A good trio of opponents of the kind that you would expect a free market politician to identify.

In a recent article for The Sunday Times the successful businessman and founder of the Centre for Entrepreneurs, Luke Johnson, was able to identify many more “enemies of enterprise” – listing eight in total. “Socialist politicians” who endlessly intervene in markets were top of Mr Johnson’s little list. Then came “unprincipled lawyers” who impose an impossible burden of litigation on businesses. Luddite “union bosses” who use their power to oppose all kinds of technological and workplace modernisations. “Crony capitalists” who succeed in business – not through innovation - but by cosying up to politicians. “Nimby disciples” who would like the property and planning system frozen in time. And “pessimist academics” who ignore all of capitalism’s great achievements in favour of doomsday predictions about the environment, austerity and equality.

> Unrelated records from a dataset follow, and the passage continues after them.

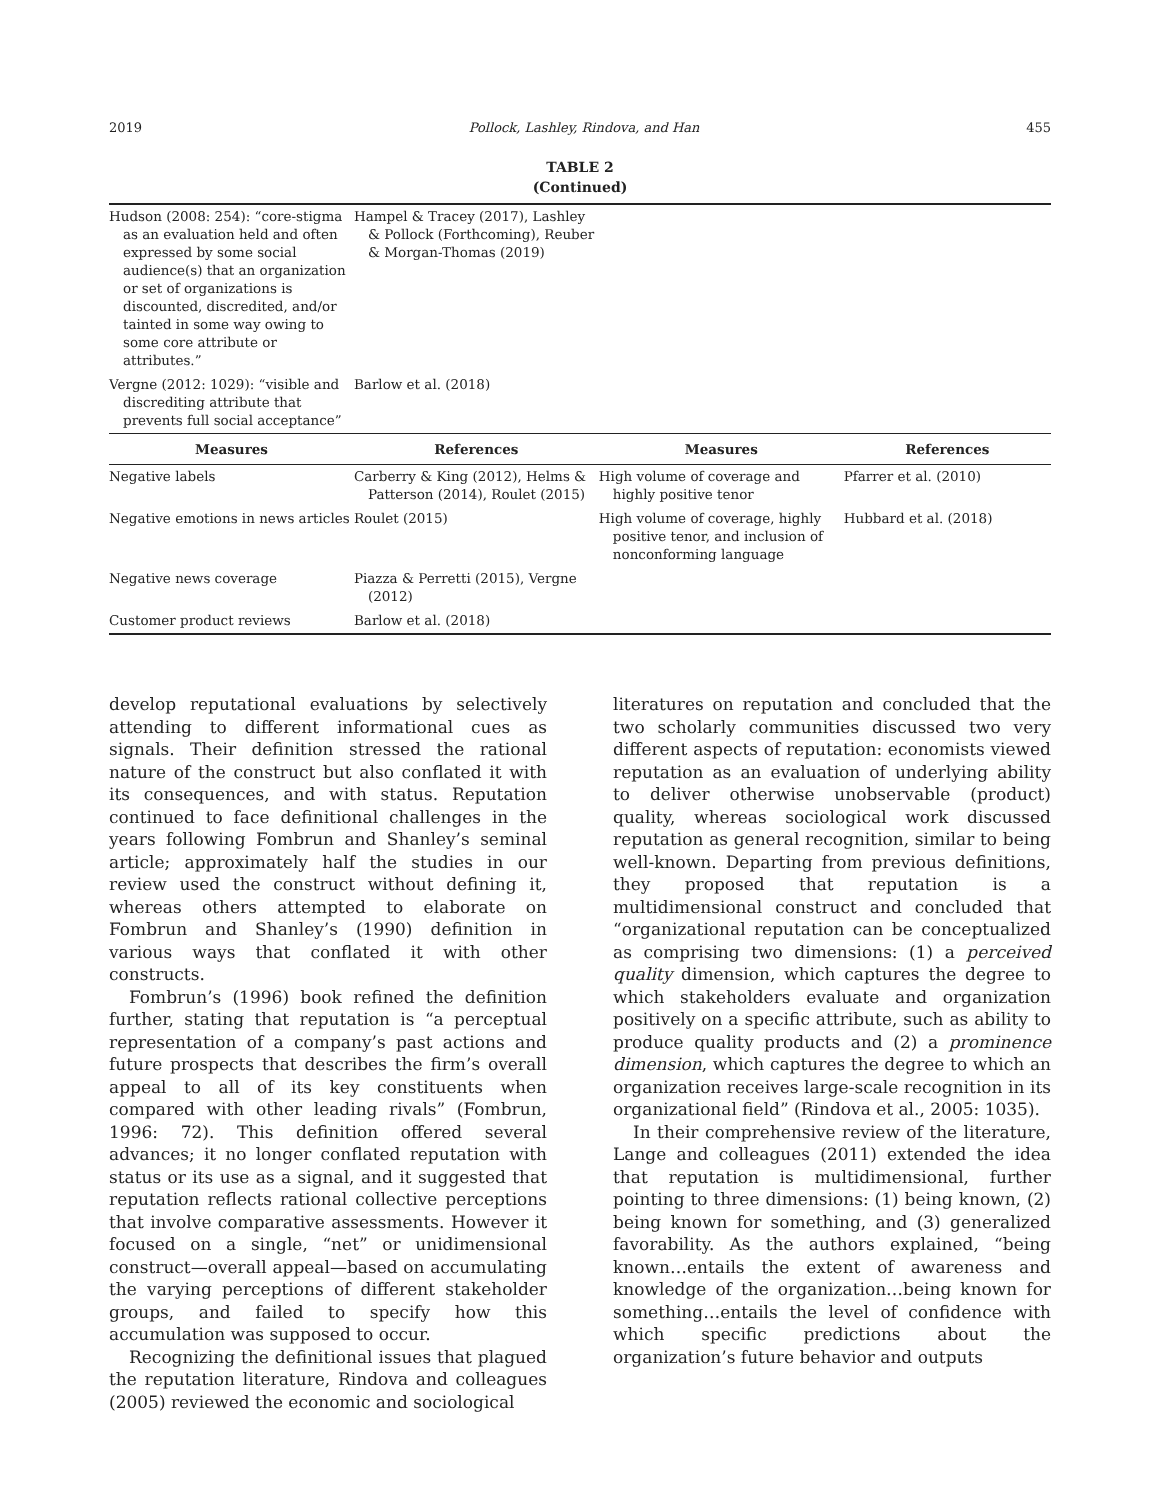2019 Pollock, Lashley, Rindova, and Han 455
TABLE 2
(Continued)
| Hudson (2008: 254): “core-stigma as an evaluation held and often expressed by some social audience(s) that an organization or set of organizations is discounted, discredited, and/or tainted in some way owing to some core attribute or attributes.” | Hampel & Tracey (2017), Lashley & Pollock (Forthcoming), Reuber & Morgan-Thomas (2019) | | |
| Vergne (2012: 1029): “visible and discrediting attribute that prevents full social acceptance” | Barlow et al. (2018) | | |
| Measures | References | Measures | References |
| Negative labels | Carberry & King (2012), Helms & Patterson (2014), Roulet (2015) | High volume of coverage and highly positive tenor | Pfarrer et al. (2010) |
| Negative emotions in news articles | Roulet (2015) | High volume of coverage, highly positive tenor, and inclusion of nonconforming language | Hubbard et al. (2018) |
| Negative news coverage | Piazza & Perretti (2015), Vergne (2012) | | |
| Customer product reviews | Barlow et al. (2018) | | |
develop reputational evaluations by selectively attending to different informational cues as signals. Their definition stressed the rational nature of the construct but also conflated it with its consequences, and with status. Reputation continued to face definitional challenges in the years following Fombrun and Shanley’s seminal article; approximately half the studies in our review used the construct without defining it, whereas others attempted to elaborate on Fombrun and Shanley’s (1990) definition in various ways that conflated it with other constructs.
Fombrun’s (1996) book refined the definition further, stating that reputation is “a perceptual representation of a company’s past actions and future prospects that describes the firm’s overall appeal to all of its key constituents when compared with other leading rivals” (Fombrun, 1996: 72). This definition offered several advances; it no longer conflated reputation with status or its use as a signal, and it suggested that reputation reflects rational collective perceptions that involve comparative assessments. However it focused on a single, “net” or unidimensional construct—overall appeal—based on accumulating the varying perceptions of different stakeholder groups, and failed to specify how this accumulation was supposed to occur.
Recognizing the definitional issues that plagued the reputation literature, Rindova and colleagues (2005) reviewed the economic and sociological
literatures on reputation and concluded that the two scholarly communities discussed two very different aspects of reputation: economists viewed reputation as an evaluation of underlying ability to deliver otherwise unobservable (product) quality, whereas sociological work discussed reputation as general recognition, similar to being well-known. Departing from previous definitions, they proposed that reputation is a multidimensional construct and concluded that “organizational reputation can be conceptualized as comprising two dimensions: (1) a perceived quality dimension, which captures the degree to which stakeholders evaluate and organization positively on a specific attribute, such as ability to produce quality products and (2) a prominence dimension, which captures the degree to which an organization receives large-scale recognition in its organizational field” (Rindova et al., 2005: 1035).
In their comprehensive review of the literature, Lange and colleagues (2011) extended the idea that reputation is multidimensional, further pointing to three dimensions: (1) being known, (2) being known for something, and (3) generalized favorability. As the authors explained, “being known…entails the extent of awareness and knowledge of the organization…being known for something…entails the level of confidence with which specific predictions about the organization’s future behavior and outputs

Luke Johnson’s list is a good one because capitalism’s conventional enemies may lose battles but they never give up the war. I want to identify one more kind of enemy. They are the apologists within capitalism and within capitalist-friendly parties who will defend anything and everything that is done in the name of economic freedom. That includes massive corporate donations to political parties. Boardroom pay that bears little relationship to underlying performance or international yardsticks. The idea that firms have no responsibilities beyond short-term profit maximisation. That firms have no responsibilities to a domestic country’s workforce – only a self-interested interest in large-scale economic immigration. That any kind of sky high interest rate charged by a pay day loan company is ok.

Nearly a century ago John Maynard Keynes recognised this problem. “Devotees of capitalism,” he wrote in The End of Laissez Faire (1926), “are often unduly conservative, and reject reforms in its technique, which might really strengthen and preserve it, for fear that they may prove to be first steps away from capitalism itself.” What we might call a conservative libertarianism is particularly powerful in what we might call the “donor class”. This class – that is notable for channelling money to the Republican Party in the USA and to a range of influential global free market organisations – is reflexively anti-government. It benefits disproportionately from low taxes on wealth, high levels of immigration and weak competition policies. It can be as disdainful of the “middle class values” of advanced electorates as anyone on the progressive Left. Ross Douthat, a Catholic writer at the New York Times, has repeatedly noted the influence of this class. The challenge for friends of the free market is to work harder to recognise the difference between what free markets do that is in the interests of the largest possible number and what free markets do that narrowly serve the donor class. The interests of the donor class and great mass often overlap but they are not entirely the same. The search to identify the difference is one of the key themes running through this report – not least in a series of new statistical measures that I propose in section four.